El neozelandés Taika Waititi podría parecer, a priori, uno de los directores más improbables a la hora de conducir el último filme sobre un niño que crece y pierde la inocencia en el contexto bárbaro de la II Guerra Mundial, pero ha afrontado el reto con la libertad creativa con la que ya trabajó en el Thor más valiente (Ragnarok) o en el falso documental lleno de humor inteligente Lo que hacemos en las sombras (2014), que ha tenido continuidad en una serie.
Jojo Rabbit, nominada ya a los Óscar como Mejor Película, parte del libro Caging Skies de Christine Leunens y tiene como protagonista a un niño de diez años, Jojo (Roman Griffin Davis), cuyo gran sueño es entrar a forma parte de las Juventudes Hitlerianas y vivir aventuras: el dictador es su amigo imaginario y el nazismo, su puente hacia los demás, la vía para sentirse parte de un grupo. Sus padres, según sabremos conforme la trama avance, están muy lejos del fascismo pero no desalientan al niño a condición de que la hora de la cena sea neutral; el padre, al que no llegamos a conocer, se encuentra en la guerra, envuelto en la causa de los aliados, y su madre (Scarlett Johansson) cuida de él y de la muchacha judía a la que mantiene escondida en un hondo armario mientras se involucra en actividades para la liberación.
Jojo Rabbit (guardaremos la incógnita de la razón de su mote) es una comedia dramática que se mueve en los siempre resbaladizos terrenos del humor y la tragedia cuando se habla de la guerra, del bucle de la muerte y de un personaje tan espeluznante y patético como Hitler. Pero Waititi lo consigue sin perder pie: ensalza la inocencia infantil, contextualiza la fascinación que el nazismo causó en la sociedad alemana a la vez que se ríe abiertamente del tirano y es capaz de conjugar la presencia evidente de la muerte con la ternura y la ironía; maneja, por tanto, un equilibrio virtuosísimo, nacido del tacto, del humor y la inteligencia. Hay en este filme sentimiento y disparate, uno y otro contenidos; en Jojo Rabbit predomina el ingenio.
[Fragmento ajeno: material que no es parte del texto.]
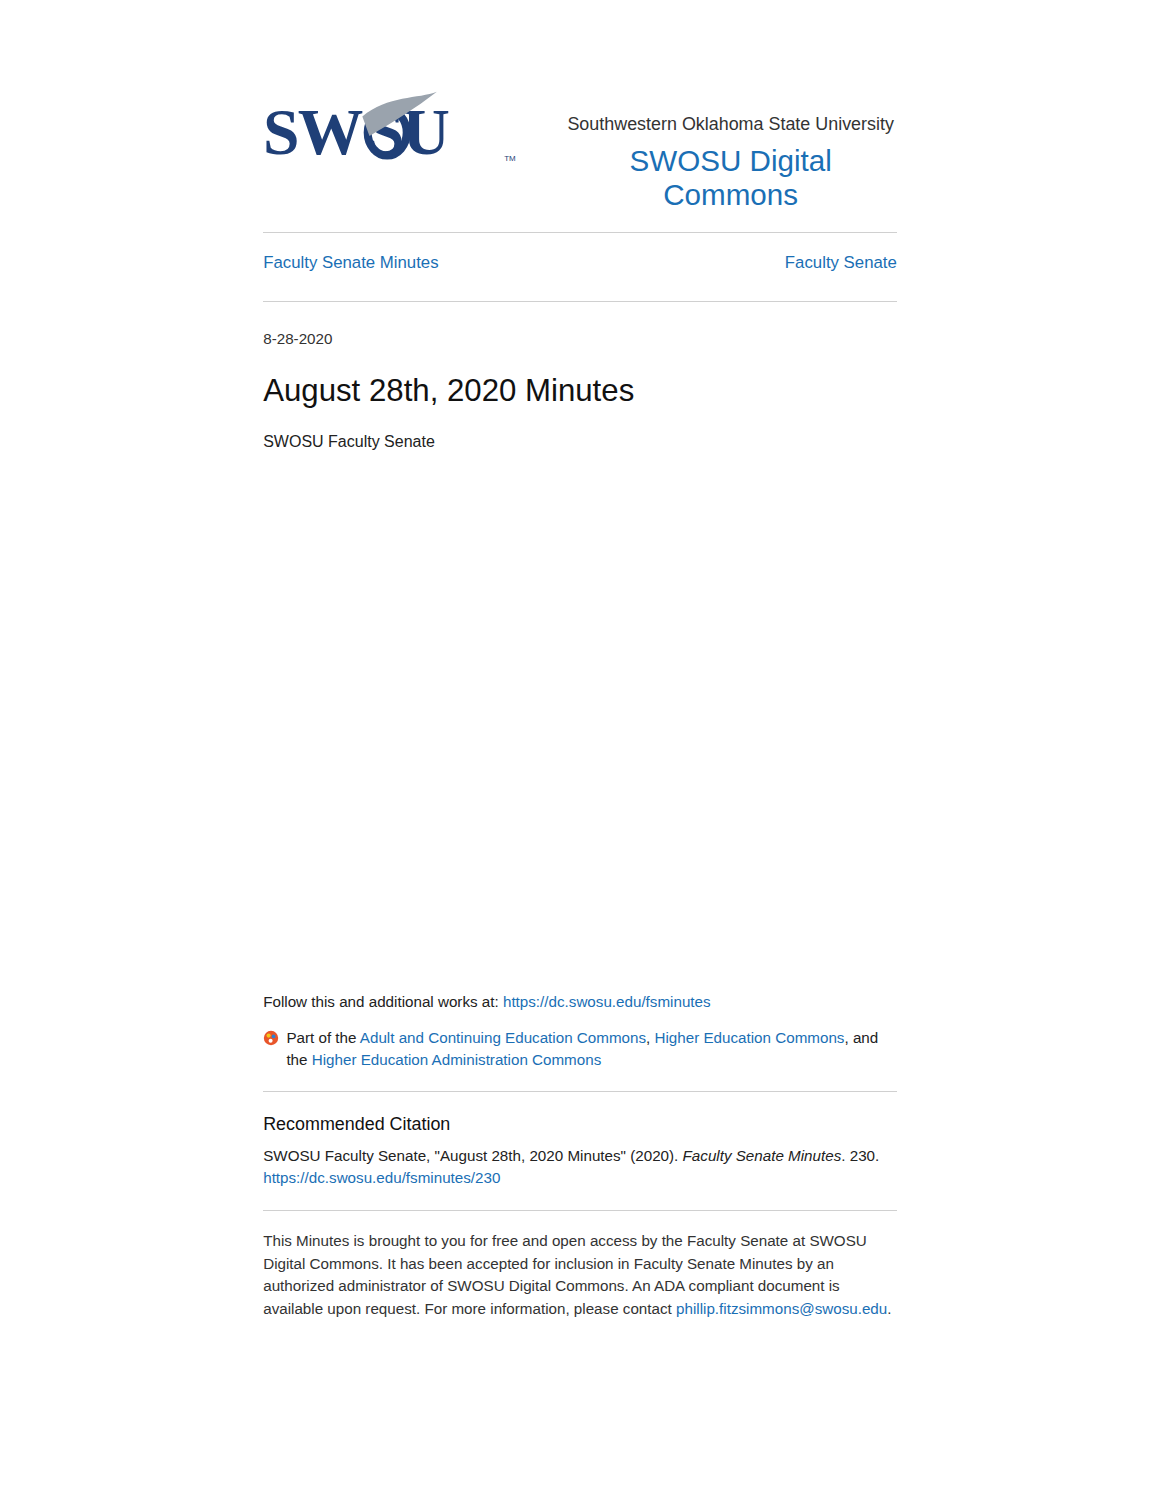SWOSU SW SU TM
Southwestern Oklahoma State University
SWOSU Digital Commons
Faculty Senate Minutes
Faculty Senate
8-28-2020
August 28th, 2020 Minutes
SWOSU Faculty Senate
Follow this and additional works at: https://dc.swosu.edu/fsminutes
Part of the Adult and Continuing Education Commons, Higher Education Commons, and the Higher Education Administration Commons
Recommended Citation
SWOSU Faculty Senate, "August 28th, 2020 Minutes" (2020). Faculty Senate Minutes. 230.
https://dc.swosu.edu/fsminutes/230
This Minutes is brought to you for free and open access by the Faculty Senate at SWOSU Digital Commons. It has been accepted for inclusion in Faculty Senate Minutes by an authorized administrator of SWOSU Digital Commons. An ADA compliant document is available upon request. For more information, please contact phillip.fitzsimmons@swosu.edu.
Se ha comparado esta película con otras que introdujeron el humor al abordar la figura de Hitler o la II Guerra Mundial (El gran dictador, La vida es bella), pero, por la estética original y cuidada y por la divertida relación que se establece entre el niño aspirante a nazi y la judía oculta, pensamos mucho antes en Wes Anderson y en la huida de dos jovencísimos amantes en Moonrise Kingdom.
Hay que subrayar el talento de Griffin Davis, un actor de doce años sobre el que descansa todo el peso de la película, por más que esté arropado por grandes como la propia Johansson o Sam Rockwell. Su compañía más frecuente, la de Hitler, la interpreta el mismo director y justamente la amistad, no tanto con el dictador sino entre diferentes, es uno de los grandes asuntos de la película (son memorables la evolución de la relación de Jojo con la joven escondida y con su amigo torpón); el otro es la importancia del disfrute de las pequeñas cosas y del detalle, del cantar, del bailar y de la libertad. En este sentido, la secuencia final, que se produce tras la liberación y el ocaso del nazismo, al ritmo de Bowie, se acerca a lo sublime. Insolencia y ternura.